ABSTRACT
The saying “mental illness is like any other illness” has increasingly become pervasive in promoting mental health literacy among the public in China. This discourse is based on the fact that mental illness is attributed to primarily biogenetic causes. This study comprises an investigation of the impact of causal attributions of mental illness on the social withdrawal inclination of people with chronic mental illnesses (PCMIs) in China. Drawing on attribution theory and a sample of PCMIs, the current authors further question the effectiveness of biogenetic discourse to combat social stigma and to integrate PCMIs into society. In addition, in response to the proliferation of discussion on the digital inclusion of those with mental disabilities, this study constructs a structural model in which the varied effects of supportive communication are used as bridging factors, including face-to-face, telephonic and social media communication. The results indicate a stronger social withdrawal inclination when the PCMIs attributed their illnesses to biogenetic causes. In addition, biogenetic attribution was also found to potentially hinder the PCMIs from using the telephone and social media to seek supportive communication, while psychosocial attribution was found to have potential to combat PCMIs’ social withdrawal inclination. In this vein, this study calls for further investigation on the conditional factors upon which digital inclusion might work for PCMIs in China.
Acknowledgment
We wish to thank the colleagues of Guangzhou LIKANG Social Service Center for their assistance with data collection, as well as Professor LI Xigen for his suggestions in improving the paper. This work was supported by the Ministry of Education of the People’s Republic of China under Young Scholar Grant in Humanities and Social Sciences “The online communication and intervention mechanism of stigmatized discourses on mental illnesses in the context of social media” [Project ID: 19YJC860023].
Notes
1. We employ this distinction because during data collection, the PCMIs could not properly distinguish the differences between emotional and communication appraisal support or between informational and instrumental support. Thus, for the sake of analytical parsimony, we combined the items to operationalize the concept of social support.
2. Civil non-enterprise is a unique category denoting the non-governmental and nonprofit organizations in Guangzhou, which are the social services sponsored by government.

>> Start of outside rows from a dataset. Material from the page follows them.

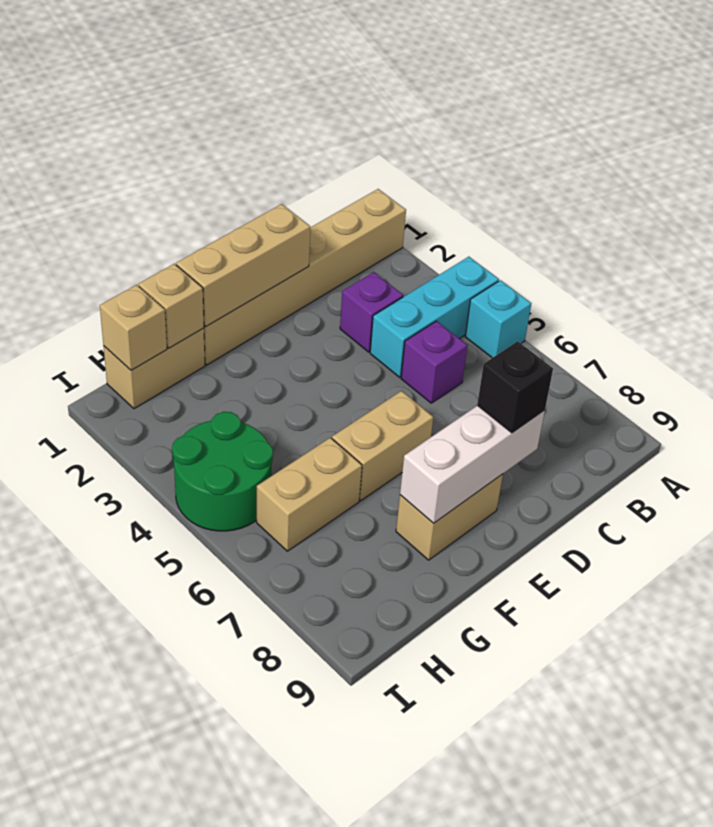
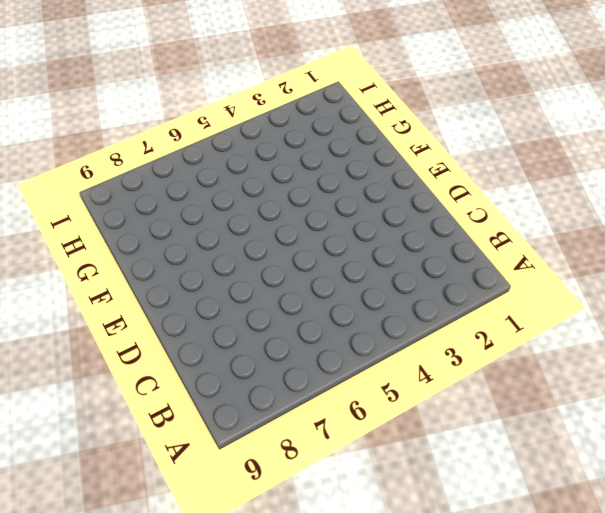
none -> tan brick A1:F1 level 1
none -> cyan brick A4:C4 level 1
none -> cyan brick A5 level 1

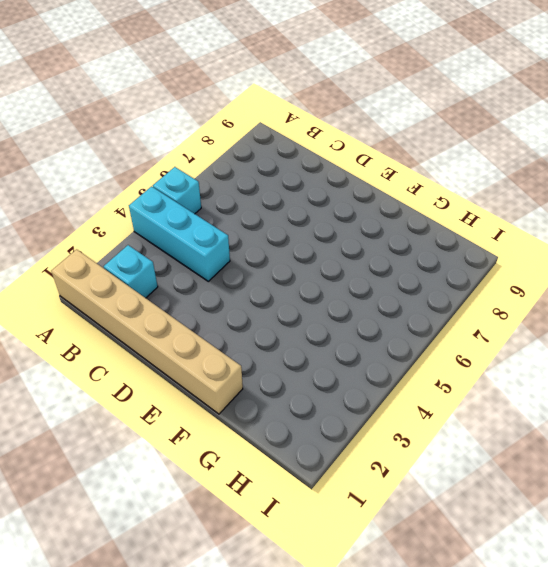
cyan brick B2 level 1 -> none
none -> purple brick C3 level 1
none -> purple brick C5 level 1
none -> tan brick E6:F6 level 1

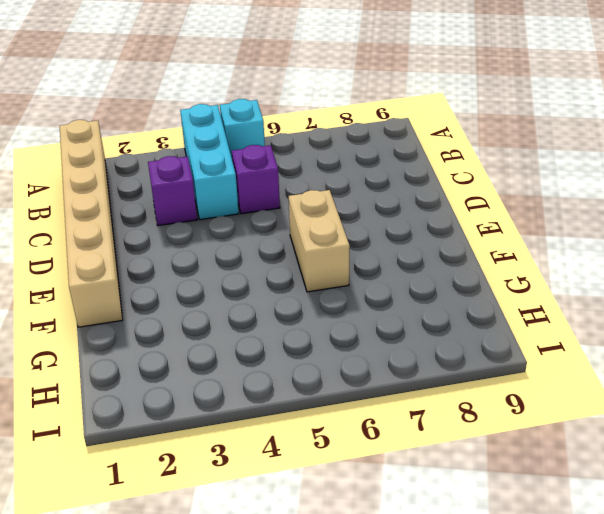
none -> tan brick E8:F8 level 1
none -> tan brick G1:H1 level 1
none -> tan brick G6:H6 level 1

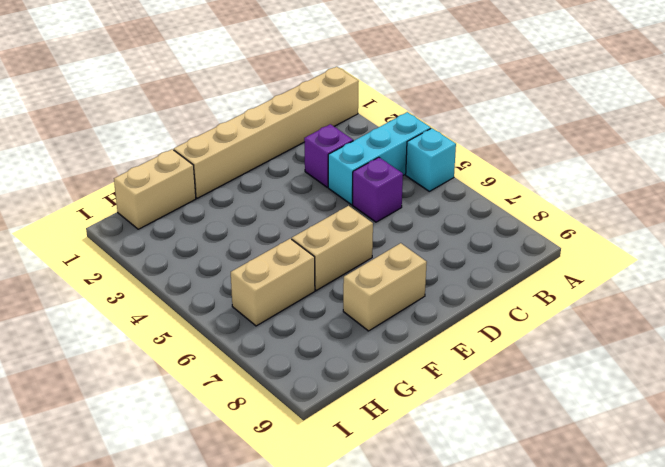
none -> green round brick H4:I5 level 1
none -> tan brick D1:F1 level 2
none -> white brick D8:F8 level 2

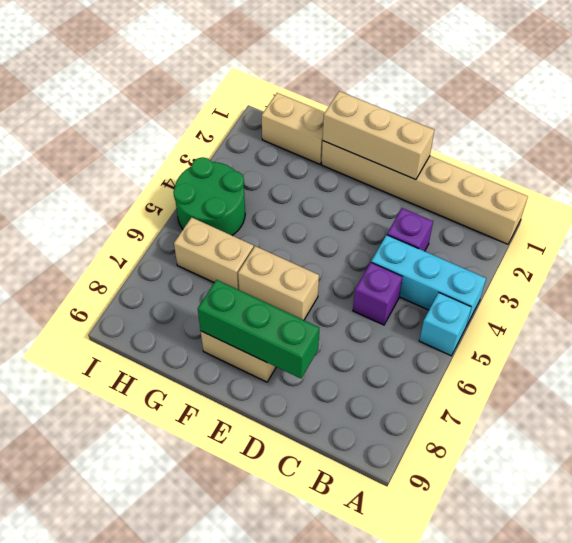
green brick D8:F8 level 2 -> white brick D8:F8 level 2
none -> tan brick G1 level 2
none -> tan brick H1 level 2
none -> black brick D8 level 3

3. The sample size is relatively small in this study. However, the registered members in Likang are a bit more than 400, among whom only 100 more are active participants of the activities in the organization. So, considering the particularity of our study population, our samples are acceptably representative of PCMIs, at least within this organization. Other than a mental hospital, there should be no better place to address the concern of our study.
4. The sum exceeds 102 because some participants were diagnosed with more than one illness.
5. By testing the primary structural model in AMOS, the modification indices were used to optimize the model. By modification, we assumed covariance between error terms of ITEM1 and ITEM2 and between ITEM1 and ITEM3 as well as covariance between error terms of informational and emotional support.